Google presentó una demanda contra un presunto grupo criminal chino al que acusa de haber utilizado su IA Gemini para crear sitios de phishing a gran escala. Según la compañía, la red habría usado esas páginas falsas para robar millones de números de tarjetas de crédito y también habría dirigido sus ataques contra inversores en criptomonedas.

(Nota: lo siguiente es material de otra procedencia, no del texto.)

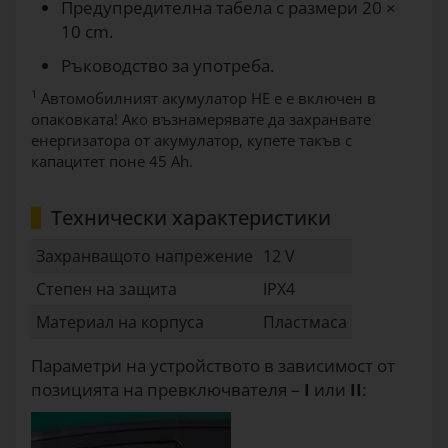
Предупредителна табела с размери 20 ×
10 cm.
Ръководство за употреба.
1
Автомобилният акумулатор НЕ е е включен в
опаковката! Ако възнамерявате да захранвате
енергизатора от акумулатор, купете такъв с
капацитет поне 45 Ah.
Технически характеристики
Захранващото напрежение
12 V
Степен на защита
IPX4
Материал на корпуса
Пластмаса
Параметри на устройството в зависимост от
позицията на превключвателя –
I
или
II
:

El caso importa para el ecosistema cripto porque muestra cómo las campañas de fraude pueden apoyarse en herramientas de inteligencia artificial para producir engaños más numerosos y potencialmente más convincentes. Para usuarios, empresas y plataformas, el episodio refuerza la necesidad de verificar enlaces, dominios y comunicaciones antes de compartir datos financieros o credenciales.
De acuerdo con la acusación de Google, Gemini habría sido “weaponized”, es decir, adaptado o usado como parte de una operación de phishing masivo. La fuente no detalla cifras adicionales más allá de la alegación de millones de números de tarjetas comprometidos, por lo que el alcance exacto del daño deberá seguirse a través del proceso legal.
El señalamiento de que inversores cripto fueron objetivo añade otra capa de riesgo a un sector donde las estafas de suplantación, páginas falsas y mensajes fraudulentos ya son una amenaza recurrente. En este tipo de ataques, los delincuentes suelen intentar que las víctimas entreguen información sensible o interactúen con sitios que imitan servicios legítimos.
La demanda también coloca a las grandes tecnológicas ante un desafío doble: proteger sus herramientas de IA contra abusos y perseguir judicialmente a quienes supuestamente las usan para delitos financieros. Por ahora, el caso se centra en las acusaciones de Google contra la red china y en el presunto uso de Gemini dentro de una campaña de phishing de gran escala.